### Problema breve 1
Na decisão arbitral sobre as liquidações de IRS, em que se baseou a convicção sobre os factos provados?
### Problema breve 2
Prossiga a decisão arbitral sobre as liquidações de IRS a partir da última frase apresentada.

FACTOS NÃO PROVADOS:

 

Não há factos não provados, com interesse para a decisão da causa.

 

FUNDAMENTAÇÃO DA MATÉRIA DE FACTO:

 

A convicção sobre os factos provados baseou-se nas posições assumidas pelas partes, na prova documental junta pelos Requerentes e no PA junto aos autos.

 

V.          DIREITO:

(i)                 Da excepção de inimpugnabilidade das liquidações em crise:

 

Como questão prévia ao conhecimento do mérito do pedido formulado pelos Requerentes, questiona a AT a impugnabilidade das liquidações em crise nos presentes autos, isto é, as liquidações de IRS número 2013… e de juros compensatórios número 2013….

 

Vejamos.

 

Conforme resulta dos factos provados – cfr. ponto bb) -, as liquidações de IRS n.º 2013 … e de juros compensatórios n.º 2013… vieram a ser anuladas e substituídas pela liquidação de IRS e de juros compensatórios n.º 2014 ….

 

Tal anulação veio justamente a ocorrer na sequência do deferimento parcial da reclamação graciosa oportunamente apresentada pelos aqui Requerentes contra as liquidações de IRS e de juros compensatórios a que supra se alude.

 

Anuladas as ditas liquidações, estas deixaram de existir na ordem jurídica. E se deixaram de ser juridicamente existentes, parece manifesto não poderem estas ser impugnadas, por evidente falta de objecto.

 

E se assim é, por maioria de razão, encontra-se este tribunal arbitral impossibilitado de conhecer da sua legalidade.

 

Pelo que assiste razão, neste ponto, à Requerida.

 

Mas, sem prejuízo do exposto, entendemos que, mais do que a mera inimpugnabilidade das liquidações, estamos aqui perante uma verdadeira ineptidão da petição inicial, por contradição insanável entre a causa de pedir e o pedido.

### Dados brutos

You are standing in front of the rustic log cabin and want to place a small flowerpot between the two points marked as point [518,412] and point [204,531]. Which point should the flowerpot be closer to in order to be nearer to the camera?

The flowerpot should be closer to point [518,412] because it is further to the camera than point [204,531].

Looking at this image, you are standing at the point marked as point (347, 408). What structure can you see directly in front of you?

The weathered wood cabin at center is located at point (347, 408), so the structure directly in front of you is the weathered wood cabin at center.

### Resultado esperado 1
Nas posições assumidas pelas partes, na prova documental junta pelos Requerentes e no PA junto aos autos.

### Resultado esperado 2
Senão vejamos:

 

No artigo 6.º da petição inicial, os Requerentes delimitam o objecto do pedido de pronúncia arbitral, o qual, segundo alegam, tem por base os seguintes actos tributários:

a)      Acto de liquidação adicional de IRS n.º…; e

b)      Decisão de (in)deferimento parcial da reclamação graciosa apresentada pelos Requerentes.

 

Analisado o conteúdo de todo o requerimento de pedido de pronúncia arbitral verifica-se que, efectivamente, e ao contrário do que a final os Requerentes peticionam, os actos sobre os quais estes pretendem que o tribunal arbitral se pronuncie são os actos de (in)deferimento parcial da reclamação graciosa e o acto de liquidação subsequente (liquidação de IRS e de juros compensatórios n.º 2014…) e não os actos de liquidação de IRS n.º 2013… e de juros compensatórios n.º 2013….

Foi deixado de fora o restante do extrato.